Não pretendo fazer aqui a apologia dos valores da minha geração, por comparação às anteriores. A geração dos meus avós, sofredora de guerras, pestes e fome, também foi atravessada por momentos bem difíceis de suportar e não claudicou, razão da minha e da vossa existência. Sem qualquer objectivo comparativo entre gerações, quero apenas sublinhar as características que condicionaram a evolução da minha geração, naturalmente diferentes, em múltiplos aspectos, das gerações mais velhas e as consequências que têm no nosso comportamento, face à profunda crise em que nos encontramos, destituídos de qualquer papel activo (excepto esperar…) na sua superação.

Este novo coronavírus está a atingir as nossas sociedades de forma brutal e, quando conseguirmos ultrapassar a sua maléfica influência sobre a segurança clínica das nossas vidas, estaremos muito mais frágeis para superar outra crise: a económica.

A minha geração foi habituada a viver, quase que permanentemente em crise económica, condicionada por todo o tipo de dificuldades endógenas e exógenas que nos aconteceram. No entanto, a manifesta recuperação do nosso país nos últimos tempos, associada à provável poupança da geração dos “cabelos grisalhos”, que muito ajudou as novas gerações nas crises recentes, deu-nos a ilusão de que nos podíamos ir habituando-nos ao “luxo” de uma vida menos preocupada com eventuais crises económicas, alimentando o consumismo de muitos prescindíveis e tornando obsoletos os mealheiros de outros tempos.

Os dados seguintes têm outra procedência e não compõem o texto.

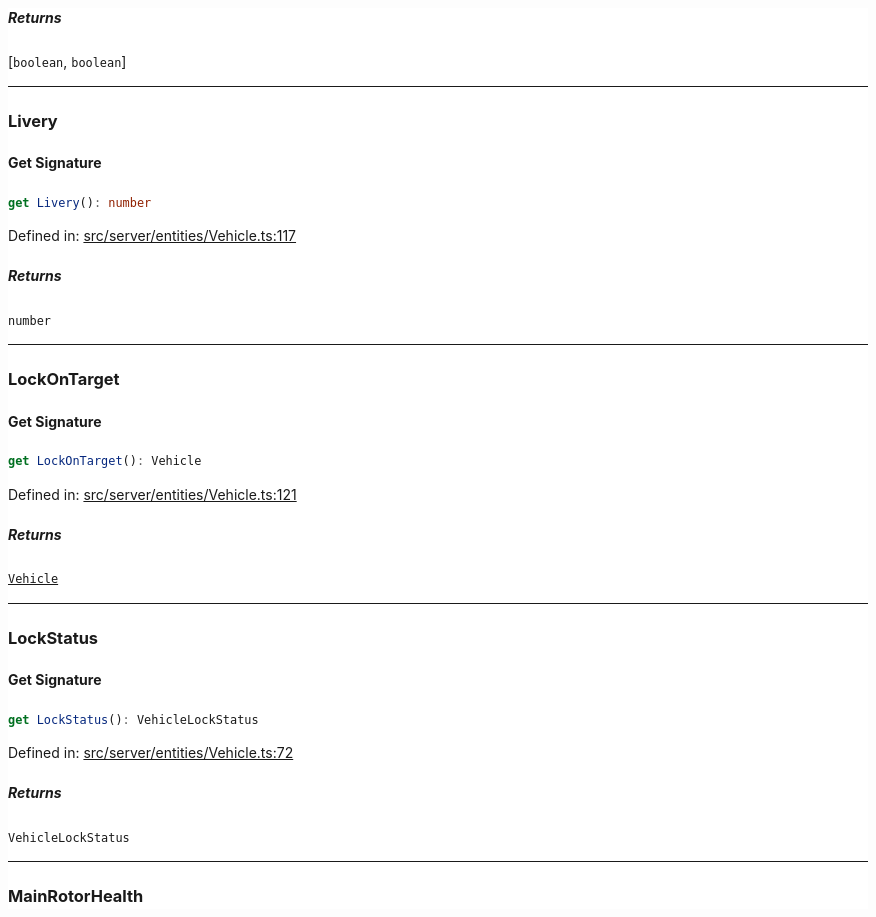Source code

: ##### Returns

\[`boolean`, `boolean`\]

***

### Livery

#### Get Signature

```ts
get Livery(): number
```

Defined in: [src/server/entities/Vehicle.ts:117](https://github.com/nativewrappers/nativewrappers/blob/c639ec5cd28328d6b44c7ebf73de56bb1b4bef7d/src/server/entities/Vehicle.ts#L117)

##### Returns

`number`

***

### LockOnTarget

#### Get Signature

```ts
get LockOnTarget(): Vehicle
```

Defined in: [src/server/entities/Vehicle.ts:121](https://github.com/nativewrappers/nativewrappers/blob/c639ec5cd28328d6b44c7ebf73de56bb1b4bef7d/src/server/entities/Vehicle.ts#L121)

##### Returns

[`Vehicle`](Vehicle.md)

***

### LockStatus

#### Get Signature

```ts
get LockStatus(): VehicleLockStatus
```

Defined in: [src/server/entities/Vehicle.ts:72](https://github.com/nativewrappers/nativewrappers/blob/c639ec5cd28328d6b44c7ebf73de56bb1b4bef7d/src/server/entities/Vehicle.ts#L72)

##### Returns

`VehicleLockStatus`

***

### MainRotorHealth
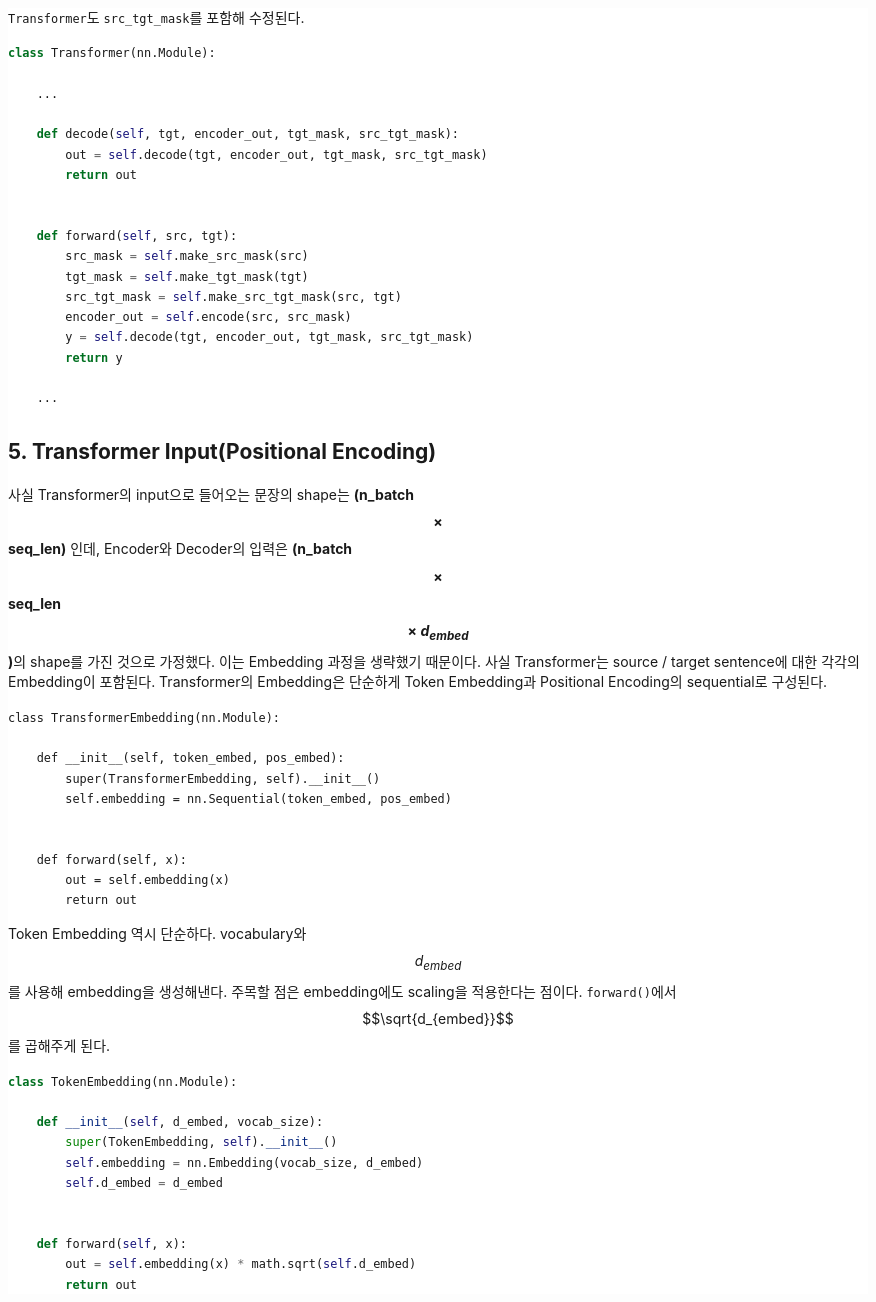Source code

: `Transformer`도 `src_tgt_mask`를 포함해 수정된다.

```python
class Transformer(nn.Module):

    ...

    def decode(self, tgt, encoder_out, tgt_mask, src_tgt_mask):
        out = self.decode(tgt, encoder_out, tgt_mask, src_tgt_mask)
        return out


    def forward(self, src, tgt):
        src_mask = self.make_src_mask(src)
        tgt_mask = self.make_tgt_mask(tgt)
        src_tgt_mask = self.make_src_tgt_mask(src, tgt)
        encoder_out = self.encode(src, src_mask)
        y = self.decode(tgt, encoder_out, tgt_mask, src_tgt_mask)
        return y

    ...
```

## 5. Transformer Input(Positional Encoding)
사실 Transformer의 input으로 들어오는 문장의 shape는 <b>(n_batch $$\times$$ seq_len)</b> 인데, Encoder와 Decoder의 입력은 <b>(n_batch $$\times$$ seq_len $$\times \; d_{embed}$$)</b>의 shape를 가진 것으로 가정했다. 이는 Embedding 과정을 생략했기 때문이다. 사실 Transformer는 source / target sentence에 대한 각각의 Embedding이 포함된다. Transformer의 Embedding은 단순하게 Token Embedding과 Positional Encoding의 sequential로 구성된다.

```pyhon
class TransformerEmbedding(nn.Module):

    def __init__(self, token_embed, pos_embed):
        super(TransformerEmbedding, self).__init__()
        self.embedding = nn.Sequential(token_embed, pos_embed)


    def forward(self, x):
        out = self.embedding(x)
        return out
```

Token Embedding 역시 단순하다. vocabulary와 $$d_{embed}$$를 사용해 embedding을 생성해낸다. 주목할 점은 embedding에도 scaling을 적용한다는 점이다. `forward()`에서 $$\sqrt{d_{embed}}$$를 곱해주게 된다.

```python
class TokenEmbedding(nn.Module):

    def __init__(self, d_embed, vocab_size):
        super(TokenEmbedding, self).__init__()
        self.embedding = nn.Embedding(vocab_size, d_embed)
        self.d_embed = d_embed


    def forward(self, x):
        out = self.embedding(x) * math.sqrt(self.d_embed)
        return out
```
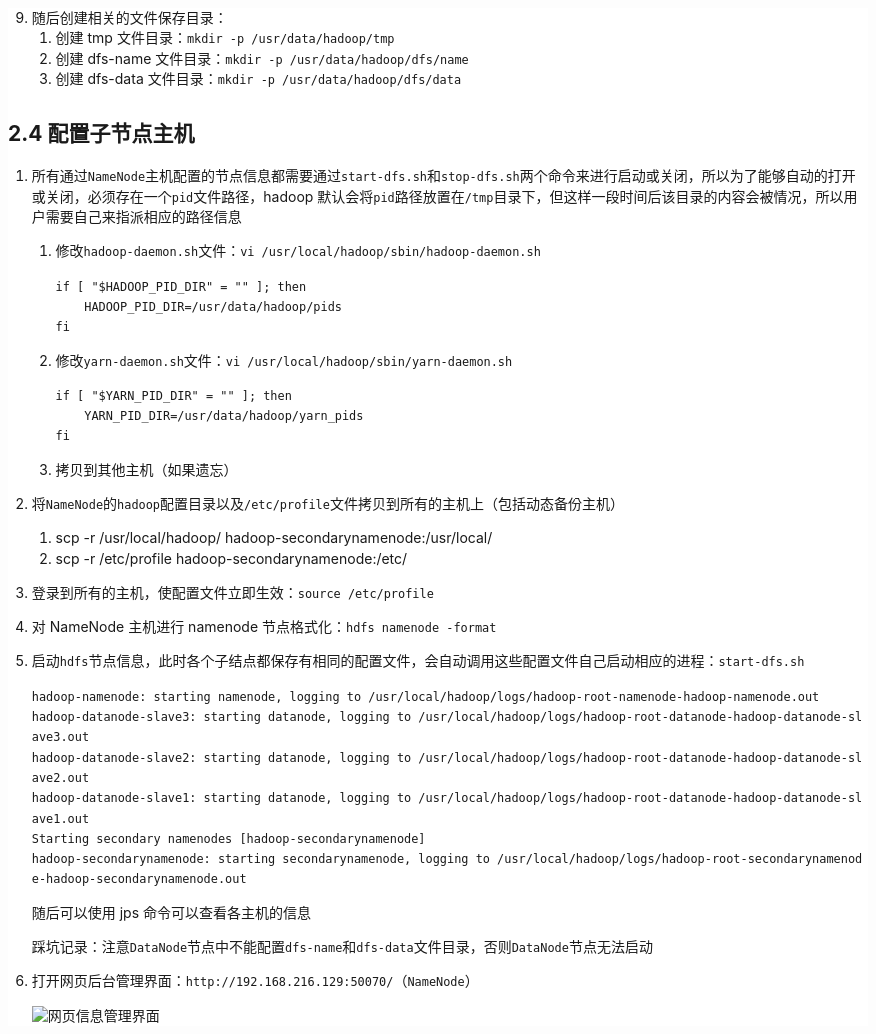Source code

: 9. 随后创建相关的文件保存目录：
   1. 创建 tmp 文件目录：`mkdir -p /usr/data/hadoop/tmp`
   2. 创建 dfs-name 文件目录：`mkdir -p /usr/data/hadoop/dfs/name`
   3. 创建 dfs-data 文件目录：`mkdir -p /usr/data/hadoop/dfs/data`

## 2.4 配置子节点主机

1. 所有通过`NameNode`主机配置的节点信息都需要通过`start-dfs.sh`和`stop-dfs.sh`两个命令来进行启动或关闭，所以为了能够自动的打开或关闭，必须存在一个`pid`文件路径，hadoop 默认会将`pid`路径放置在`/tmp`目录下，但这样一段时间后该目录的内容会被情况，所以用户需要自己来指派相应的路径信息

   1. 修改`hadoop-daemon.sh`文件：`vi /usr/local/hadoop/sbin/hadoop-daemon.sh`

      ```text
      if [ "$HADOOP_PID_DIR" = "" ]; then
          HADOOP_PID_DIR=/usr/data/hadoop/pids
      fi
      ```

   2. 修改`yarn-daemon.sh`文件：`vi /usr/local/hadoop/sbin/yarn-daemon.sh`

      ```text
      if [ "$YARN_PID_DIR" = "" ]; then
          YARN_PID_DIR=/usr/data/hadoop/yarn_pids
      fi
      ```

   3. 拷贝到其他主机（如果遗忘）

2. 将`NameNode`的`hadoop`配置目录以及`/etc/profile`文件拷贝到所有的主机上（包括动态备份主机）
   1. scp -r /usr/local/hadoop/ hadoop-secondarynamenode:/usr/local/
   2. scp -r /etc/profile hadoop-secondarynamenode:/etc/
3. 登录到所有的主机，使配置文件立即生效：`source /etc/profile`
4. 对 NameNode 主机进行 namenode 节点格式化：`hdfs namenode -format`
5. 启动`hdfs`节点信息，此时各个子结点都保存有相同的配置文件，会自动调用这些配置文件自己启动相应的进程：`start-dfs.sh`

   ```text
   hadoop-namenode: starting namenode, logging to /usr/local/hadoop/logs/hadoop-root-namenode-hadoop-namenode.out
   hadoop-datanode-slave3: starting datanode, logging to /usr/local/hadoop/logs/hadoop-root-datanode-hadoop-datanode-slave3.out
   hadoop-datanode-slave2: starting datanode, logging to /usr/local/hadoop/logs/hadoop-root-datanode-hadoop-datanode-slave2.out
   hadoop-datanode-slave1: starting datanode, logging to /usr/local/hadoop/logs/hadoop-root-datanode-hadoop-datanode-slave1.out
   Starting secondary namenodes [hadoop-secondarynamenode]
   hadoop-secondarynamenode: starting secondarynamenode, logging to /usr/local/hadoop/logs/hadoop-root-secondarynamenode-hadoop-secondarynamenode.out
   ```

   随后可以使用 jps 命令可以查看各主机的信息

   踩坑记录：注意`DataNode`节点中不能配置`dfs-name`和`dfs-data`文件目录，否则`DataNode`节点无法启动

6. 打开网页后台管理界面：`http://192.168.216.129:50070/`（`NameNode`）

   ![网页信息管理界面](/img/in-post/hadoop/网页信息管理界面.png)
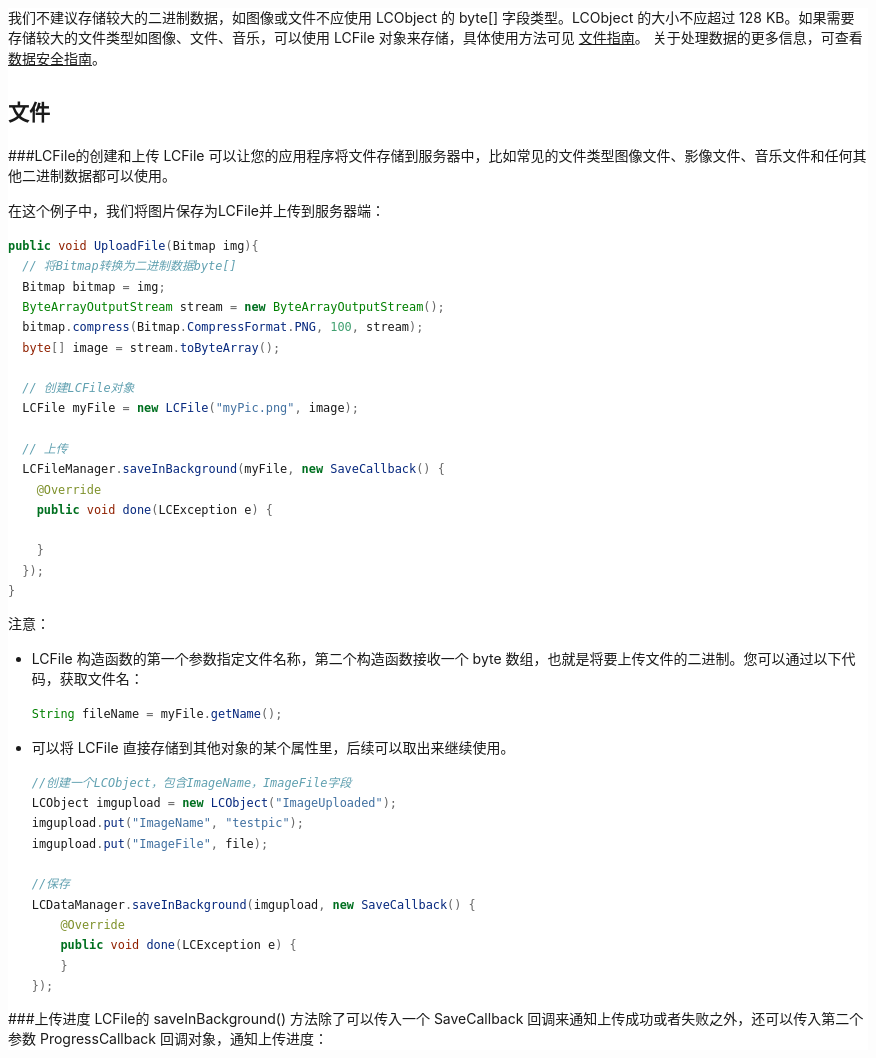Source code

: 我们不建议存储较大的二进制数据，如图像或文件不应使用 LCObject 的 byte[] 字段类型。LCObject 的大小不应超过 128 KB。如果需要存储较大的文件类型如图像、文件、音乐，可以使用 LCFile 对象来存储，具体使用方法可见 [文件指南](..)。 关于处理数据的更多信息，可查看[数据安全指南](...)。

## 文件
###LCFile的创建和上传
LCFile 可以让您的应用程序将文件存储到服务器中，比如常见的文件类型图像文件、影像文件、音乐文件和任何其他二进制数据都可以使用。 

在这个例子中，我们将图片保存为LCFile并上传到服务器端：

```java
public void UploadFile(Bitmap img){
  // 将Bitmap转换为二进制数据byte[]
  Bitmap bitmap = img;
  ByteArrayOutputStream stream = new ByteArrayOutputStream();
  bitmap.compress(Bitmap.CompressFormat.PNG, 100, stream);
  byte[] image = stream.toByteArray();
  
  // 创建LCFile对象
  LCFile myFile = new LCFile("myPic.png", image);
  
  // 上传
  LCFileManager.saveInBackground(myFile, new SaveCallback() {
    @Override
    public void done(LCException e) {

    }
  });
}
```

注意：

* 	LCFile 构造函数的第一个参数指定文件名称，第二个构造函数接收一个 byte 数组，也就是将要上传文件的二进制。您可以通过以下代码，获取文件名：

	```java
	String fileName = myFile.getName();
	```
* 	可以将 LCFile 直接存储到其他对象的某个属性里，后续可以取出来继续使用。
 
	```java
	//创建一个LCObject，包含ImageName，ImageFile字段
	LCObject imgupload = new LCObject("ImageUploaded");
	imgupload.put("ImageName", "testpic");
	imgupload.put("ImageFile", file);

	//保存
	LCDataManager.saveInBackground(imgupload, new SaveCallback() {
		@Override
		public void done(LCException e) {
		}
	});
	```

###上传进度
LCFile的 saveInBackground() 方法除了可以传入一个 SaveCallback 回调来通知上传成功或者失败之外，还可以传入第二个参数 ProgressCallback 回调对象，通知上传进度：
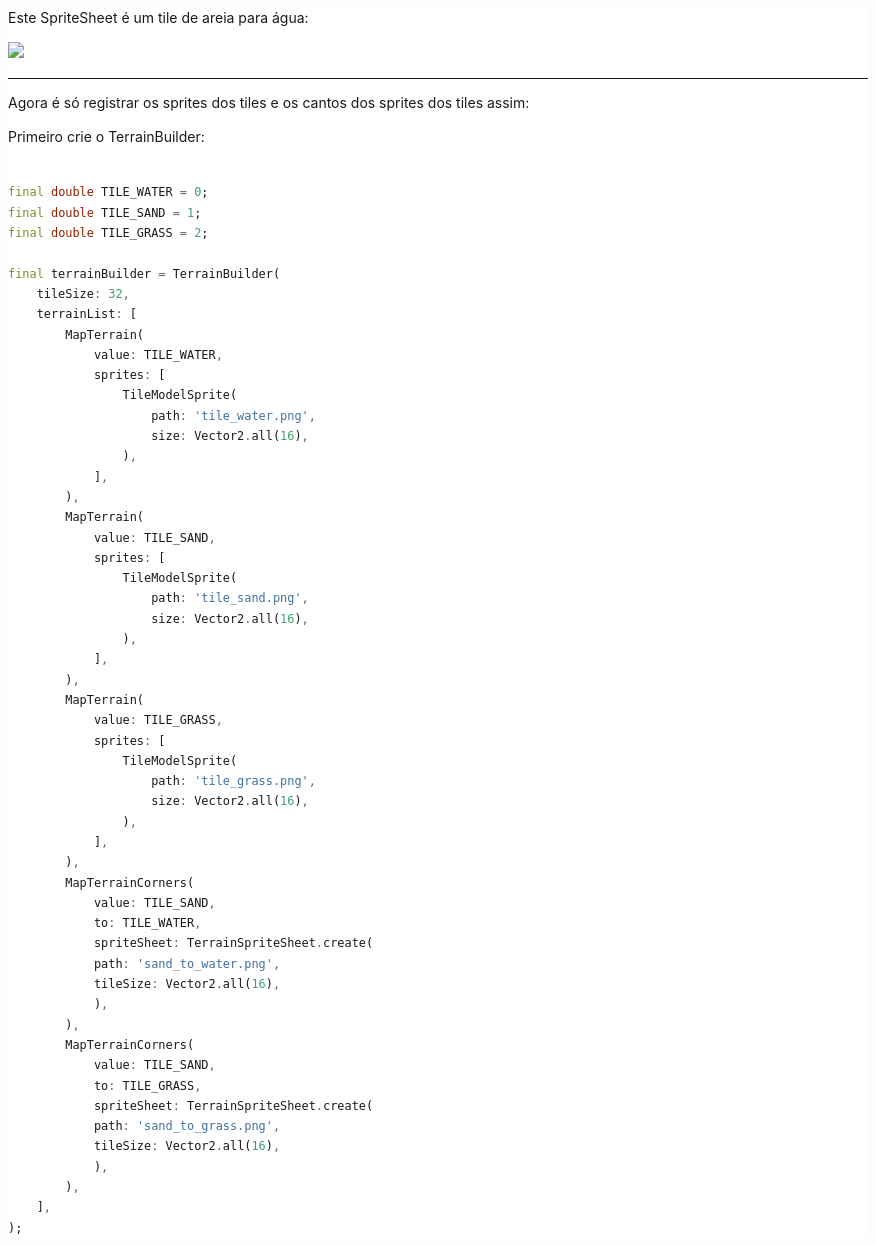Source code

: Este SpriteSheet é um tile de areia para água:

![](../../_media/earth_to_water.png)

---

Agora é só registrar os sprites dos tiles e os cantos dos sprites dos tiles assim:

Primeiro crie o TerrainBuilder:

```dart

final double TILE_WATER = 0;
final double TILE_SAND = 1;
final double TILE_GRASS = 2;

final terrainBuilder = TerrainBuilder(
    tileSize: 32,
    terrainList: [
        MapTerrain(
            value: TILE_WATER,
            sprites: [
                TileModelSprite(
                    path: 'tile_water.png',
                    size: Vector2.all(16),
                ),
            ],
        ),
        MapTerrain(
            value: TILE_SAND,
            sprites: [
                TileModelSprite(
                    path: 'tile_sand.png',
                    size: Vector2.all(16),
                ),
            ],
        ),
        MapTerrain(
            value: TILE_GRASS,
            sprites: [
                TileModelSprite(
                    path: 'tile_grass.png',
                    size: Vector2.all(16),
                ),
            ],
        ),
        MapTerrainCorners(
            value: TILE_SAND,
            to: TILE_WATER,
            spriteSheet: TerrainSpriteSheet.create(
            path: 'sand_to_water.png',
            tileSize: Vector2.all(16),
            ),
        ),
        MapTerrainCorners(
            value: TILE_SAND,
            to: TILE_GRASS,
            spriteSheet: TerrainSpriteSheet.create(
            path: 'sand_to_grass.png',
            tileSize: Vector2.all(16),
            ),
        ),
    ],
);

```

Porque o futuro da nossa economia está dependente do tempo que durar esta paragem nas nossas actividades económicas e de todas as circunstâncias que, interna e externamente, a envolvem, sei que a médio e talvez longo prazo a nossa situação não voltará a ser melhor e muito menos igual àquela que era antes. O resultado final será muito pior para a economia nacional e, particularmente, para a generalidade dos portugueses, incluindo os “velhos” da minha geração que, desta vez e em consequência da “maturação” dos seus ossos, de alguma desconfiança sobre a capacidade das ferramentas que dispomos na nossa sociedade, face aos desafios que se avizinham, a minha geração perdeu agilidade e só poderá usar a maturidade da sua experiência para aconselhar as gerações mais novas a não cometerem os mesmos erros do passado, na resolução das crises que têm pela frente, sem perder o elementar sentido humanístico nas suas decisões.

Resta-nos a esperança que este vírus que mata vidas, não mate o encorajamento de todas as nossas gerações, em transpor os obstáculos presentes e os que se anunciam, conduzindo inteligentemente Portugal e os portugueses a vencerem mais um doloroso episódio da sua história, sem hipotecar o seu futuro.